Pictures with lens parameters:
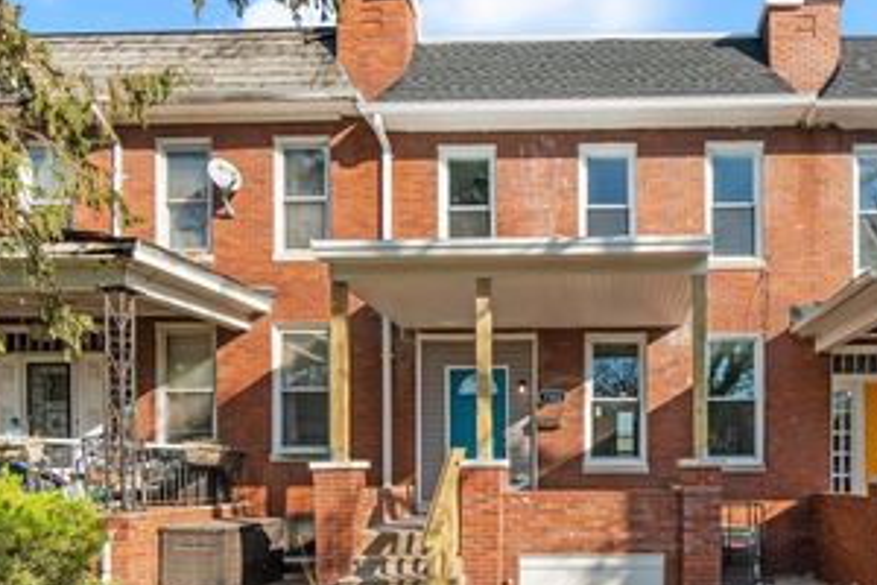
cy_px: 388
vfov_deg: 50.4
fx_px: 609
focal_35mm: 25
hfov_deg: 68.4
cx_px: 620
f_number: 7.1
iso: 160
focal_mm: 10
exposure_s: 1/60
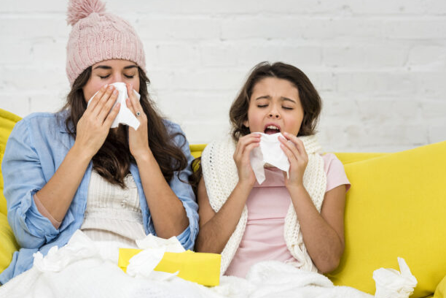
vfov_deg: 9.0
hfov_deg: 13.4
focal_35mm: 153
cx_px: 199
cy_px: 172
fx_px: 1895
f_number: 4.5
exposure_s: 1/160
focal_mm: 130
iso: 320
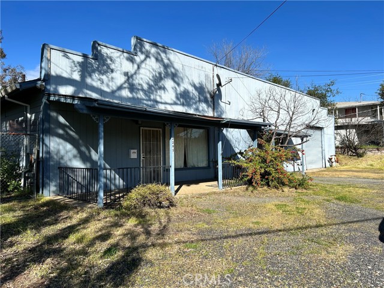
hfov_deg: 67.3
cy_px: 144
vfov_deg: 53.1
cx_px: 192
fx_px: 288
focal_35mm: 26
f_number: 1.5
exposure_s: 1/4630
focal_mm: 5.7
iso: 50
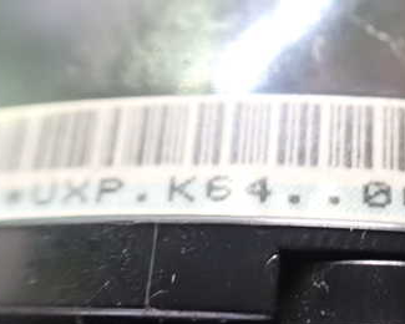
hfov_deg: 34.1
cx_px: 295
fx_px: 647
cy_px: 181
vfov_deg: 28.1
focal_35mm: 54
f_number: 2.3
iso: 1600
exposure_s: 1/15
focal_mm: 5.4
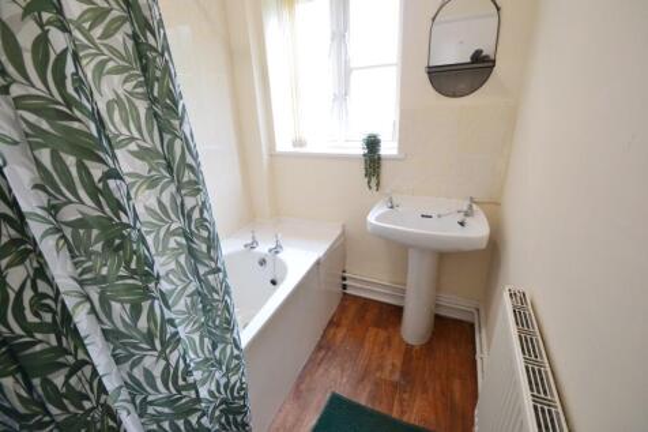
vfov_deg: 77.3
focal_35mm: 15
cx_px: 324
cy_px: 216
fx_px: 270
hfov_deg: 100.4
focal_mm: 10
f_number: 5
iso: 800
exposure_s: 1/60
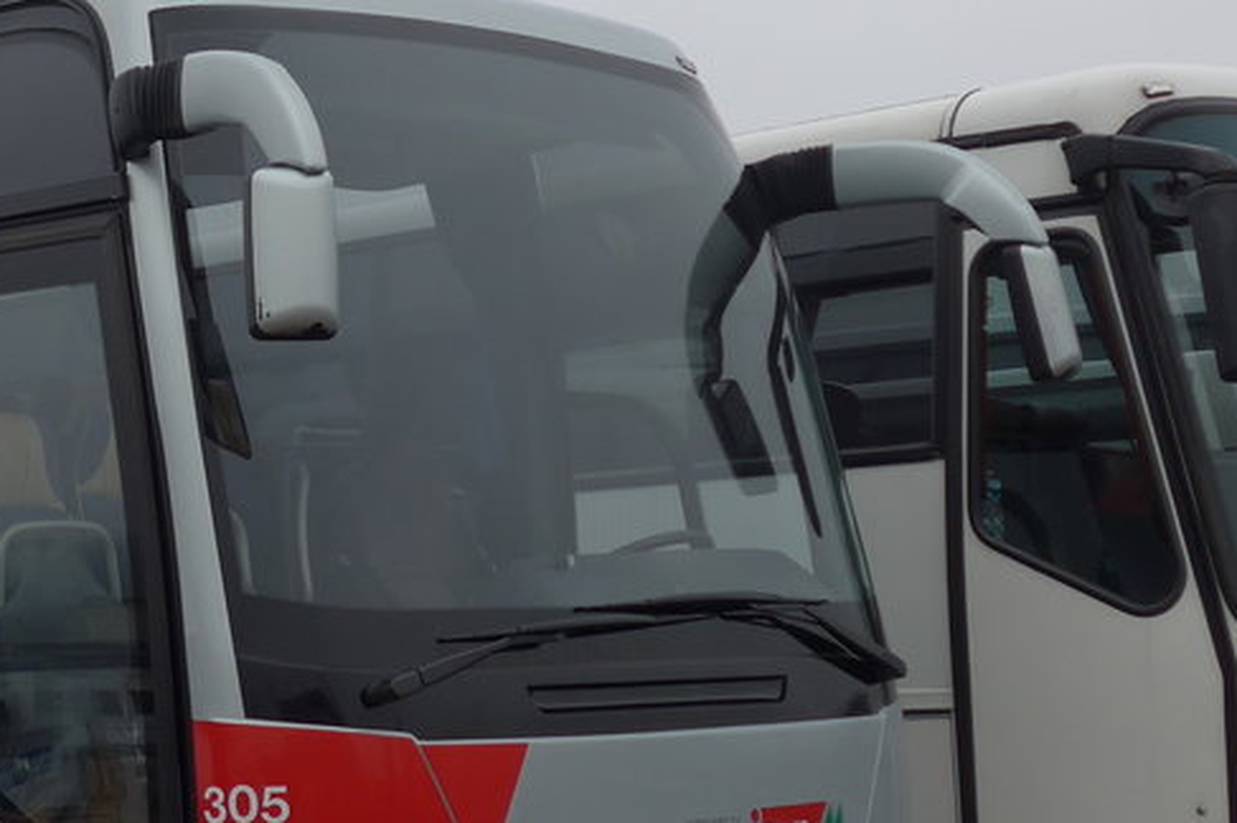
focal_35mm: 100
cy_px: 404
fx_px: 3434
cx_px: -97
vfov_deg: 13.7
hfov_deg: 19.6
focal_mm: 8
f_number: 2.8
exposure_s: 1/200
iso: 80
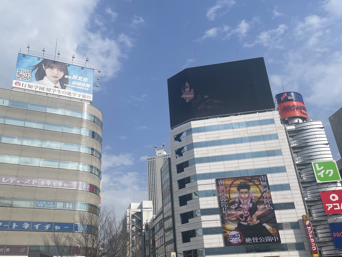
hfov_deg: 56.8
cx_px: 158
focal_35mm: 32
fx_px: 316
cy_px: 153
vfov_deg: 44.0
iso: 32
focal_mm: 4.2
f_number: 1.6
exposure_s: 1/6135
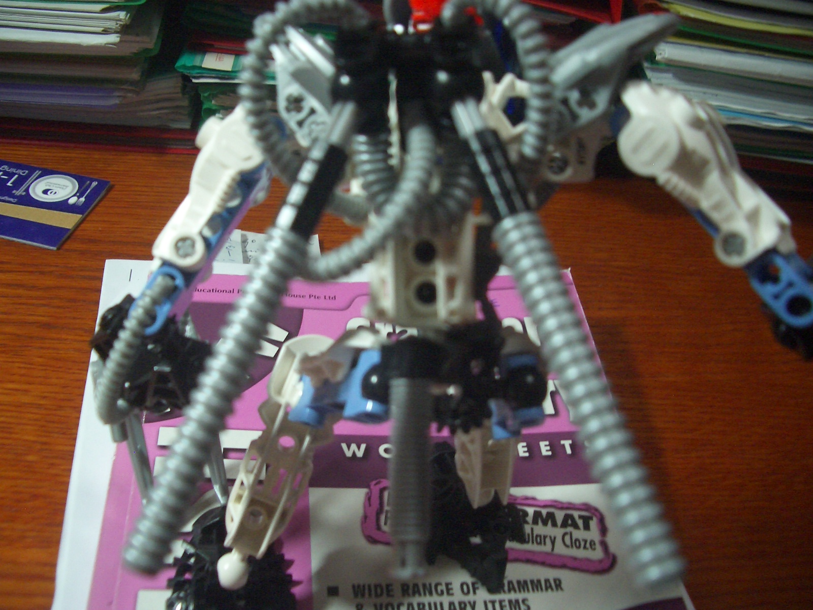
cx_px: 406
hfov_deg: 52.6
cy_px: 305
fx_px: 822
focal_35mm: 35
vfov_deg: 40.7
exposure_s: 1/30
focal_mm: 5.8
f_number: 2.6
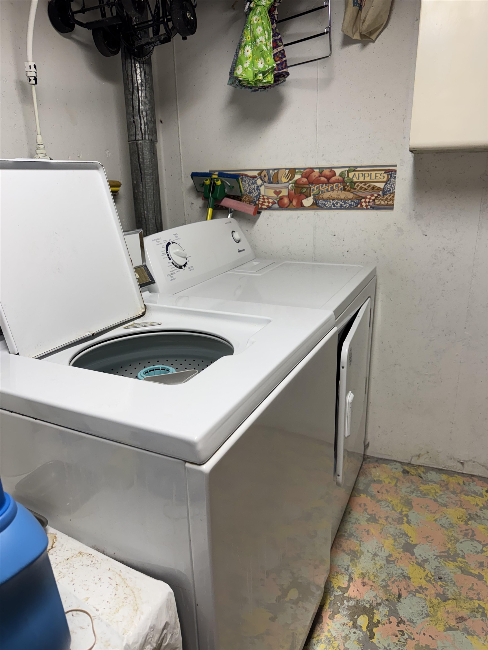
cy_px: 325
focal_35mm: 24
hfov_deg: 56.8
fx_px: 451
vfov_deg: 71.6
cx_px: 244
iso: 125
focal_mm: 6.76
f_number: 1.78
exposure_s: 1/120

What you should do:
Repeat word for word, leaving out the pictures, each line of the records from the line that holds "hfov_deg: 100.4" through the final one.

Result:
hfov_deg: 100.4
focal_mm: 10
f_number: 5
iso: 800
exposure_s: 1/60
focal_35mm: 100
cy_px: 404
fx_px: 3434
cx_px: -97
vfov_deg: 13.7
hfov_deg: 19.6
focal_mm: 8
f_number: 2.8
exposure_s: 1/200
iso: 80
hfov_deg: 56.8
cx_px: 158
focal_35mm: 32
fx_px: 316
cy_px: 153
vfov_deg: 44.0
iso: 32
focal_mm: 4.2
f_number: 1.6
exposure_s: 1/6135
cx_px: 406
hfov_deg: 52.6
cy_px: 305
fx_px: 822
focal_35mm: 35
vfov_deg: 40.7
exposure_s: 1/30
focal_mm: 5.8
f_number: 2.6
cy_px: 325
focal_35mm: 24
hfov_deg: 56.8
fx_px: 451
vfov_deg: 71.6
cx_px: 244
iso: 125
focal_mm: 6.76
f_number: 1.78
exposure_s: 1/120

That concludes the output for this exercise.